Risking lives to find beauty in the mysterious

Urban explorers have seen beneath the city streets and behind the doors of abandoned buildings.

There are places in every city, such as abandoned buildings, tunnel systems and bridges, that the general public has forgotten or ignored.

But there are people who seek out these places to see what is there.

They call themselves a variety of names – spelunkers, infiltrators, urban adventurers and urban explorers – and they can be found all over the world.

Action Squad, one of several Twin Cities urban exploration groups, was formed at the University while trying to map the steam tunnels.

The tunnels connect buildings throughout campus and are closed to the public.

The tunnels are hazardous, said Jerome Malmquist, University director of energy management.

Malmquist also said there is a high probability trespassers in the steam tunnels will get caught.

The point of the activity is to go where no one else has been in the spirit of exploration.
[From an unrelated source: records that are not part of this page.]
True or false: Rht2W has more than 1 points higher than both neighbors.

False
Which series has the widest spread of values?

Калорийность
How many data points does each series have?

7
“We go to places of strange, perverse, off-beat beauty, or places of esoteric, historical interest, then take pictures, explore every last inch and revel in the beauty,” said Mike Gilday, a photographer who has found subjects on many urban exploration missions.

Armed sometimes with flashlights and cameras, other times with more sophisticated equipment such as climbing harnesses, ropes, rubber boots and gas masks, the urban explorers of the Twin Cities region have seen what is beneath the city streets and what lies behind the doors of abandoned buildings.
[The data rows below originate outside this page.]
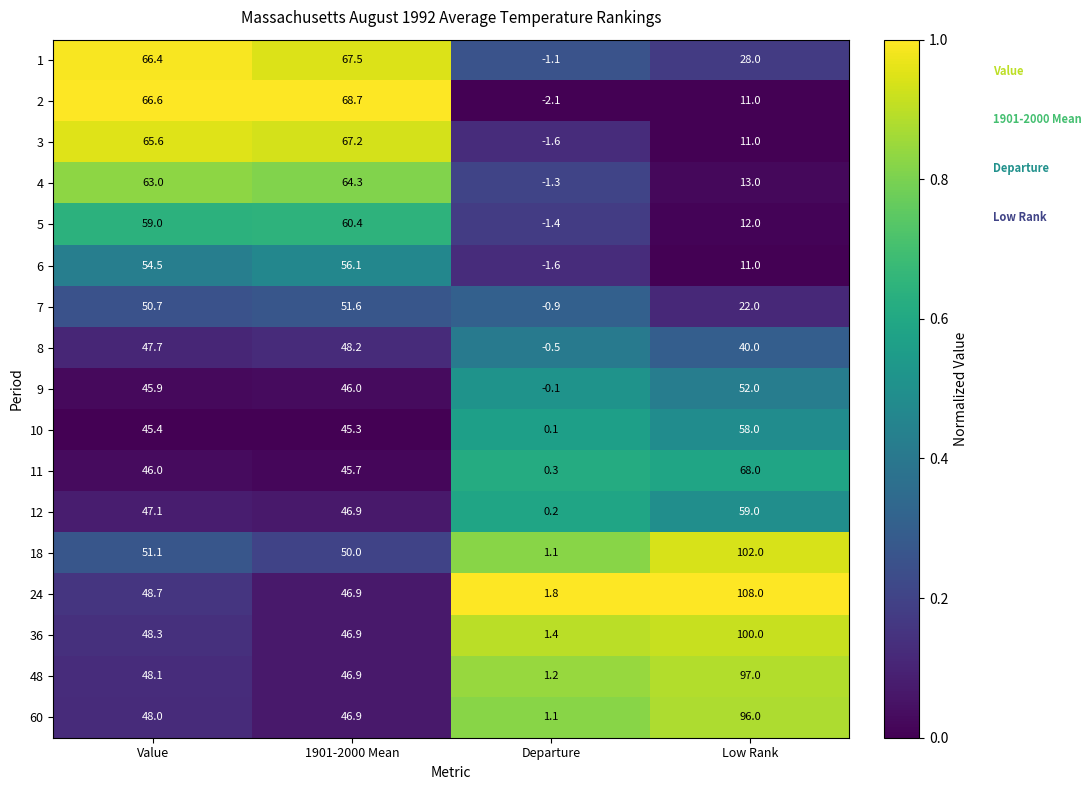

Which series has the largest range (max minus min)?

24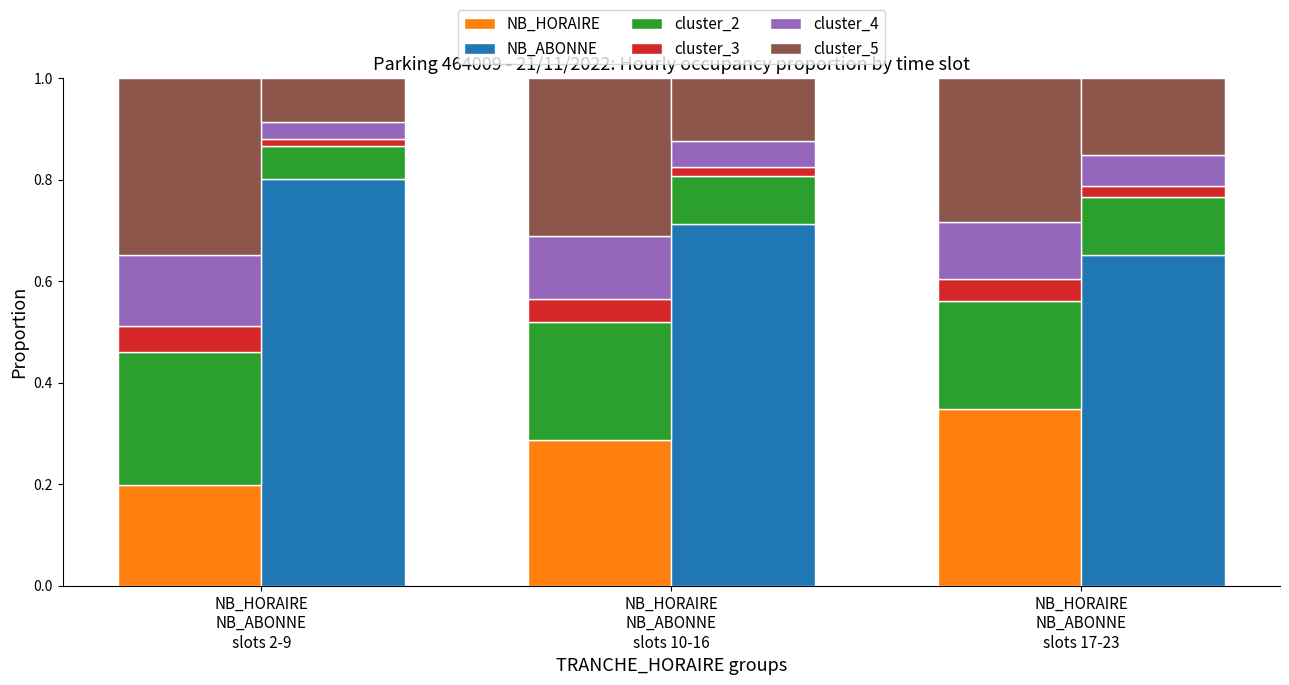

What is the label of the 1st bar from the left?

NB_HORAIRE
NB_ABONNE
slots 2-9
“Many people drive, walk and bike past the mouth of the Phalen Creek tunnel, and the few that really notice it probably complain that it is an eyesore and it smells bad. Yet that mud-filled tunnel mouth leads to one of St. Paul’s most beautiful and historically interesting drain tunnels,” Gilday said.

Explorers find these places through other explorers, through newspapers and sometimes “through sheer luck,” Gilday said.
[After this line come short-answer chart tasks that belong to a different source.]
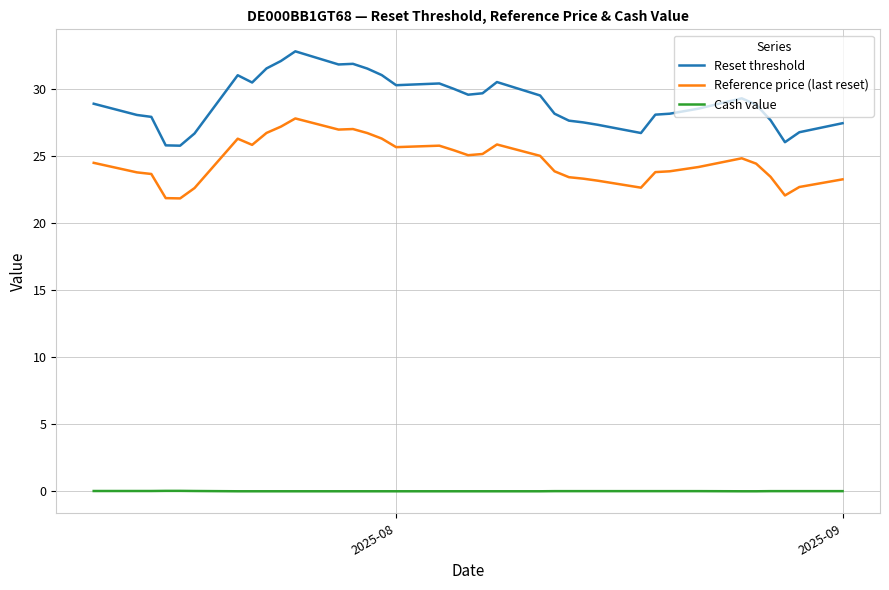

Which series has the largest total across all categories?

Reset threshold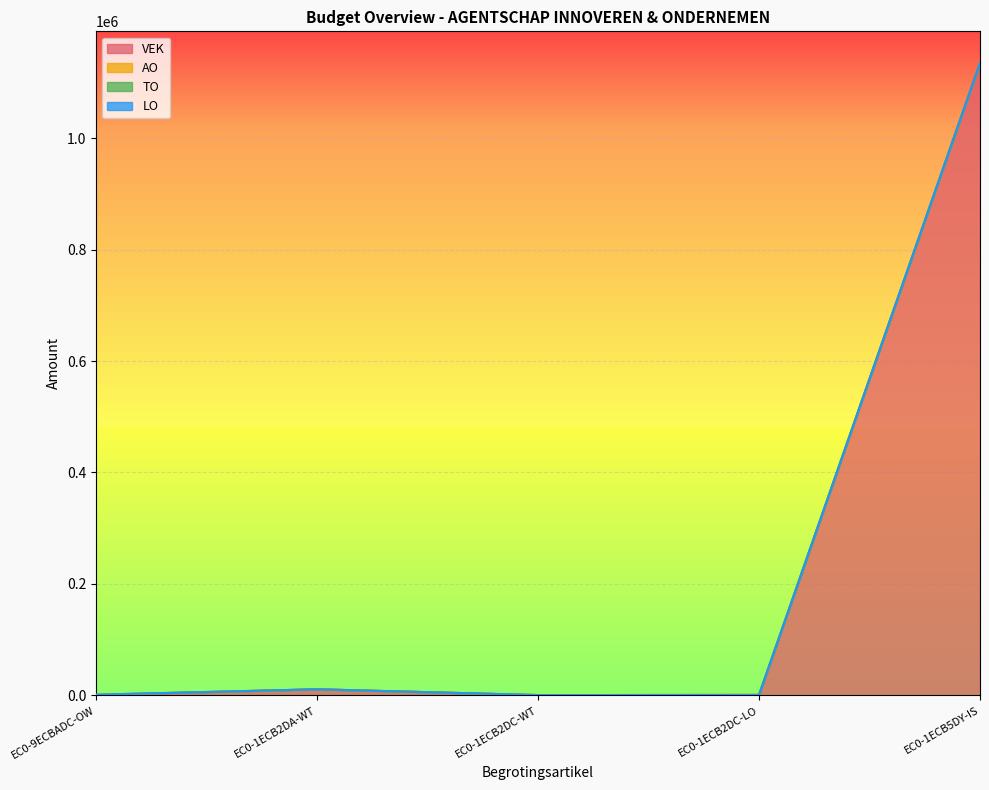

What is the average value of the AO series?

194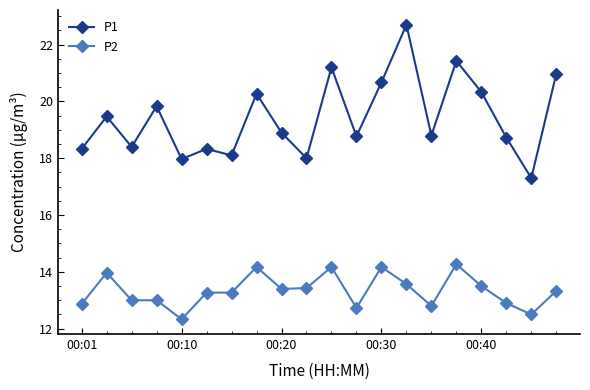

What are all the series names shown in the legend?

P1, P2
If a site is interesting, explorers will often return more than once.

“I could probably spend a 40-hour work week in the Labyrinth taking pictures and still not exhaust the possibilities,” Gilday said.

There is always the chance of being electrocuted, asphyxiated, crushed to death, drowned or otherwise injured.

“On one of my trips into the Labyrinth, someone said, ‘If you critically injure yourself, all we can do is keep you company until you die,’ ” Gilday said.

The Labyrinth is an interconnected network of seven tunnels beneath downtown St. Paul. There is no way to get a stretcher out of it, meaning there is not much help for explorers if they become injured.

Other bodily risks include becoming ill from exposure to waste, sewage or chemicals; and rusted manhole rungs that have deteriorated enough so they will no longer support weight.

For those with a desire to see what is beneath the surface or off the beaten path, the risk of injury is worth it.